• WHAT IS REQUIRED: In the copy, include no pictures. Reproduce the rest of the entries exactly.

• RECORDS FOR THE TASK:
•••
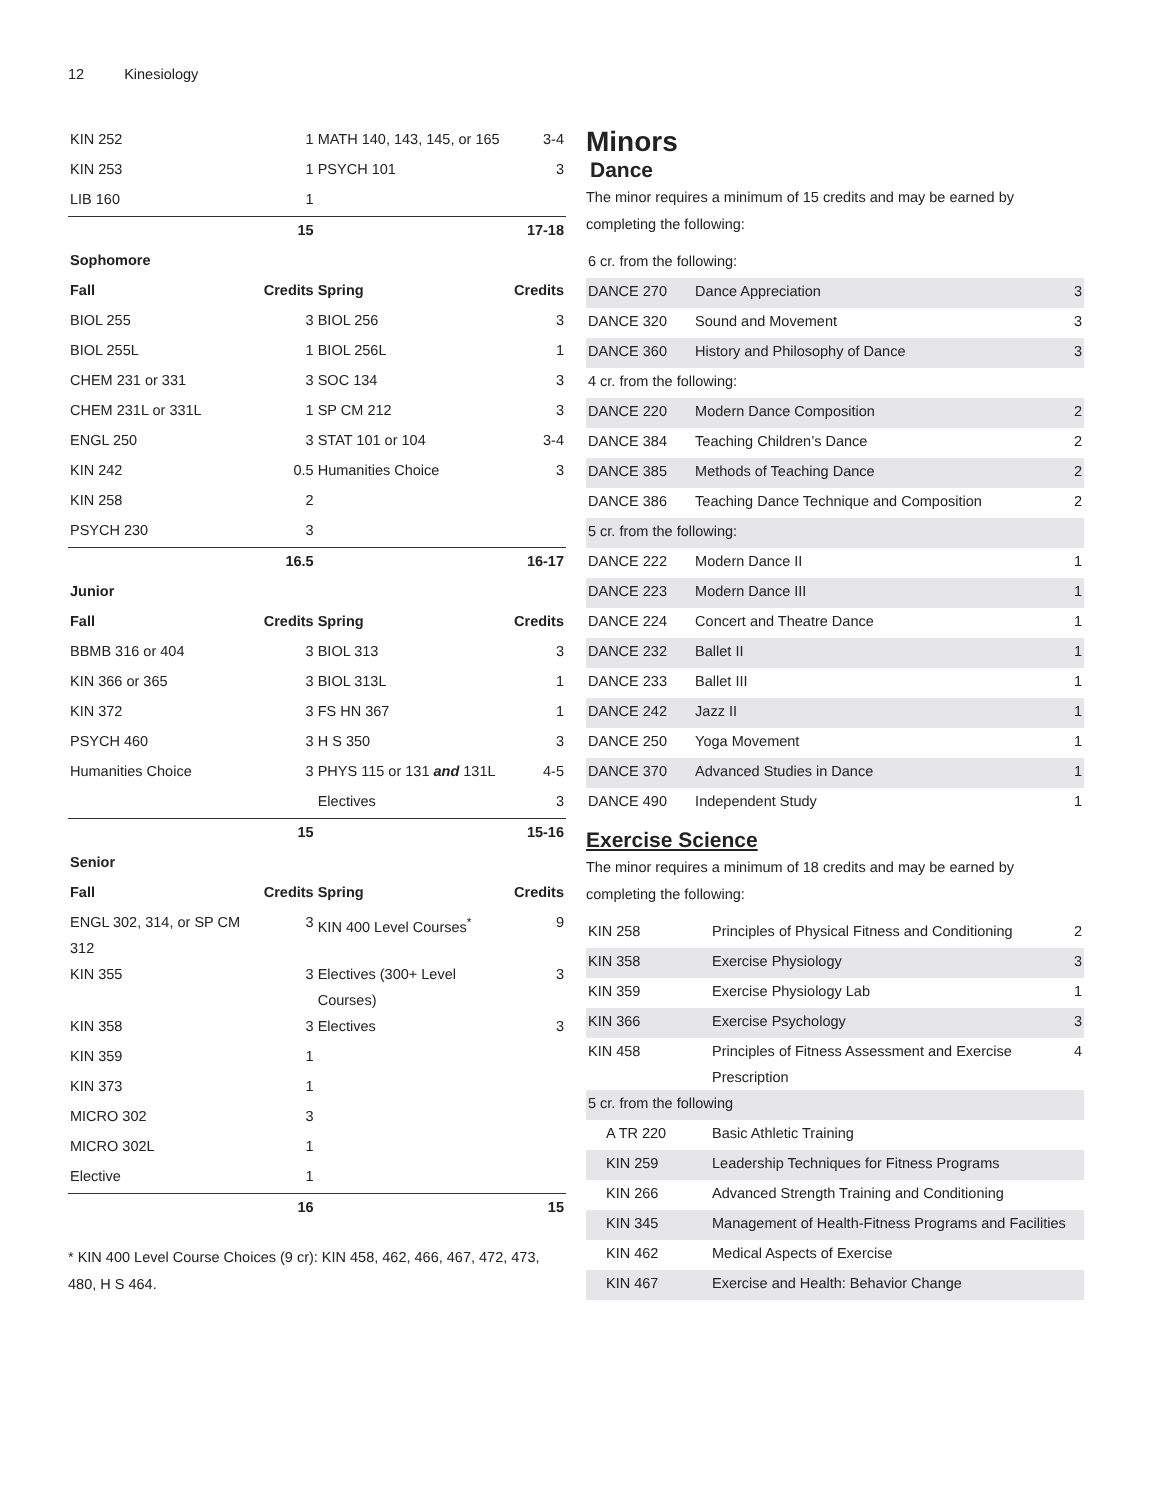12 Kinesiology
| KIN 252 | 1 | MATH 140, 143, 145, or 165 | 3-4 |
| KIN 253 | 1 | PSYCH 101 | 3 |
| LIB 160 | 1 | | |
| | 15 | | 17-18 |
| Sophomore | | | |
| Fall | Credits | Spring | Credits |
| BIOL 255 | 3 | BIOL 256 | 3 |
| BIOL 255L | 1 | BIOL 256L | 1 |
| CHEM 231 or 331 | 3 | SOC 134 | 3 |
| CHEM 231L or 331L | 1 | SP CM 212 | 3 |
| ENGL 250 | 3 | STAT 101 or 104 | 3-4 |
| KIN 242 | 0.5 | Humanities Choice | 3 |
| KIN 258 | 2 | | |
| PSYCH 230 | 3 | | |
| | 16.5 | | 16-17 |
| Junior | | | |
| Fall | Credits | Spring | Credits |
| BBMB 316 or 404 | 3 | BIOL 313 | 3 |
| KIN 366 or 365 | 3 | BIOL 313L | 1 |
| KIN 372 | 3 | FS HN 367 | 1 |
| PSYCH 460 | 3 | H S 350 | 3 |
| Humanities Choice | 3 | PHYS 115 or 131 and 131L | 4-5 |
| | | Electives | 3 |
| | 15 | | 15-16 |
| Senior | | | |
| Fall | Credits | Spring | Credits |
| ENGL 302, 314, or SP CM 312 | 3 | KIN 400 Level Courses<sup>*</sup> | 9 |
| KIN 355 | 3 | Electives (300+ Level Courses) | 3 |
| KIN 358 | 3 | Electives | 3 |
| KIN 359 | 1 | | |
| KIN 373 | 1 | | |
| MICRO 302 | 3 | | |
| MICRO 302L | 1 | | |
| Elective | 1 | | |
| | 16 | | 15 |
* KIN 400 Level Course Choices (9 cr): KIN 458, 462, 466, 467, 472, 473, 480, H S 464.
Minors
Dance
The minor requires a minimum of 15 credits and may be earned by completing the following:
| 6 cr. from the following: | | |
| DANCE 270 | Dance Appreciation | 3 |
| DANCE 320 | Sound and Movement | 3 |
| DANCE 360 | History and Philosophy of Dance | 3 |
| 4 cr. from the following: | | |
| DANCE 220 | Modern Dance Composition | 2 |
| DANCE 384 | Teaching Children’s Dance | 2 |
| DANCE 385 | Methods of Teaching Dance | 2 |
| DANCE 386 | Teaching Dance Technique and Composition | 2 |
| 5 cr. from the following: | | |
| DANCE 222 | Modern Dance II | 1 |
| DANCE 223 | Modern Dance III | 1 |
| DANCE 224 | Concert and Theatre Dance | 1 |
| DANCE 232 | Ballet II | 1 |
| DANCE 233 | Ballet III | 1 |
| DANCE 242 | Jazz II | 1 |
| DANCE 250 | Yoga Movement | 1 |
| DANCE 370 | Advanced Studies in Dance | 1 |
| DANCE 490 | Independent Study | 1 |
Exercise Science
The minor requires a minimum of 18 credits and may be earned by completing the following:
| KIN 258 | Principles of Physical Fitness and Conditioning | 2 |
| KIN 358 | Exercise Physiology | 3 |
| KIN 359 | Exercise Physiology Lab | 1 |
| KIN 366 | Exercise Psychology | 3 |
| KIN 458 | Principles of Fitness Assessment and Exercise Prescription | 4 |
| 5 cr. from the following | | |
| A TR 220 | Basic Athletic Training | |
| KIN 259 | Leadership Techniques for Fitness Programs | |
| KIN 266 | Advanced Strength Training and Conditioning | |
| KIN 345 | Management of Health-Fitness Programs and Facilities | |
| KIN 462 | Medical Aspects of Exercise | |
| KIN 467 | Exercise and Health: Behavior Change | |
•••
• ANSWER SPACE:
12 Kinesiology
| KIN 252 | 1 | MATH 140, 143, 145, or 165 | 3-4 |
| KIN 253 | 1 | PSYCH 101 | 3 |
| LIB 160 | 1 | | |
| | 15 | | 17-18 |
| Sophomore | | | |
| Fall | Credits | Spring | Credits |
| BIOL 255 | 3 | BIOL 256 | 3 |
| BIOL 255L | 1 | BIOL 256L | 1 |
| CHEM 231 or 331 | 3 | SOC 134 | 3 |
| CHEM 231L or 331L | 1 | SP CM 212 | 3 |
| ENGL 250 | 3 | STAT 101 or 104 | 3-4 |
| KIN 242 | 0.5 | Humanities Choice | 3 |
| KIN 258 | 2 | | |
| PSYCH 230 | 3 | | |
| | 16.5 | | 16-17 |
| Junior | | | |
| Fall | Credits | Spring | Credits |
| BBMB 316 or 404 | 3 | BIOL 313 | 3 |
| KIN 366 or 365 | 3 | BIOL 313L | 1 |
| KIN 372 | 3 | FS HN 367 | 1 |
| PSYCH 460 | 3 | H S 350 | 3 |
| Humanities Choice | 3 | PHYS 115 or 131 and 131L | 4-5 |
| | | Electives | 3 |
| | 15 | | 15-16 |
| Senior | | | |
| Fall | Credits | Spring | Credits |
| ENGL 302, 314, or SP CM 312 | 3 | KIN 400 Level Courses<sup>*</sup> | 9 |
| KIN 355 | 3 | Electives (300+ Level Courses) | 3 |
| KIN 358 | 3 | Electives | 3 |
| KIN 359 | 1 | | |
| KIN 373 | 1 | | |
| MICRO 302 | 3 | | |
| MICRO 302L | 1 | | |
| Elective | 1 | | |
| | 16 | | 15 |
* KIN 400 Level Course Choices (9 cr): KIN 458, 462, 466, 467, 472, 473, 480, H S 464.
Minors
Dance
The minor requires a minimum of 15 credits and may be earned by completing the following:
| 6 cr. from the following: | | |
| DANCE 270 | Dance Appreciation | 3 |
| DANCE 320 | Sound and Movement | 3 |
| DANCE 360 | History and Philosophy of Dance | 3 |
| 4 cr. from the following: | | |
| DANCE 220 | Modern Dance Composition | 2 |
| DANCE 384 | Teaching Children’s Dance | 2 |
| DANCE 385 | Methods of Teaching Dance | 2 |
| DANCE 386 | Teaching Dance Technique and Composition | 2 |
| 5 cr. from the following: | | |
| DANCE 222 | Modern Dance II | 1 |
| DANCE 223 | Modern Dance III | 1 |
| DANCE 224 | Concert and Theatre Dance | 1 |
| DANCE 232 | Ballet II | 1 |
| DANCE 233 | Ballet III | 1 |
| DANCE 242 | Jazz II | 1 |
| DANCE 250 | Yoga Movement | 1 |
| DANCE 370 | Advanced Studies in Dance | 1 |
| DANCE 490 | Independent Study | 1 |
Exercise Science
The minor requires a minimum of 18 credits and may be earned by completing the following:
| KIN 258 | Principles of Physical Fitness and Conditioning | 2 |
| KIN 358 | Exercise Physiology | 3 |
| KIN 359 | Exercise Physiology Lab | 1 |
| KIN 366 | Exercise Psychology | 3 |
| KIN 458 | Principles of Fitness Assessment and Exercise Prescription | 4 |
| 5 cr. from the following | | |
| A TR 220 | Basic Athletic Training | |
| KIN 259 | Leadership Techniques for Fitness Programs | |
| KIN 266 | Advanced Strength Training and Conditioning | |
| KIN 345 | Management of Health-Fitness Programs and Facilities | |
| KIN 462 | Medical Aspects of Exercise | |
| KIN 467 | Exercise and Health: Behavior Change | |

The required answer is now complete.